What is required
Please render every line of the listing below as a Markdown table with the columns Row and Line, numbering the rows and leaving out blank lines.
↓↓↓
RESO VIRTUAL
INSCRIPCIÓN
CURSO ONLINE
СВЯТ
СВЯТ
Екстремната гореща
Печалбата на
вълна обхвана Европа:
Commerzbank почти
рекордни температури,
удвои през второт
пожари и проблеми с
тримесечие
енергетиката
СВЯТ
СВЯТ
↑↑↑
Response to this task
| Row | Line |
|---|---|
| 1 | RESO VIRTUAL |
| 2 | INSCRIPCIÓN |
| 3 | CURSO ONLINE |
| 4 | СВЯТ |
| 5 | СВЯТ |
| 6 | Екстремната гореща |
| 7 | Печалбата на |
| 8 | вълна обхвана Европа: |
| 9 | Commerzbank почти |
| 10 | рекордни температури, |
| 11 | удвои през второт |
| 12 | пожари и проблеми с |
| 13 | тримесечие |
| 14 | енергетиката |
| 15 | СВЯТ |
| 16 | СВЯТ |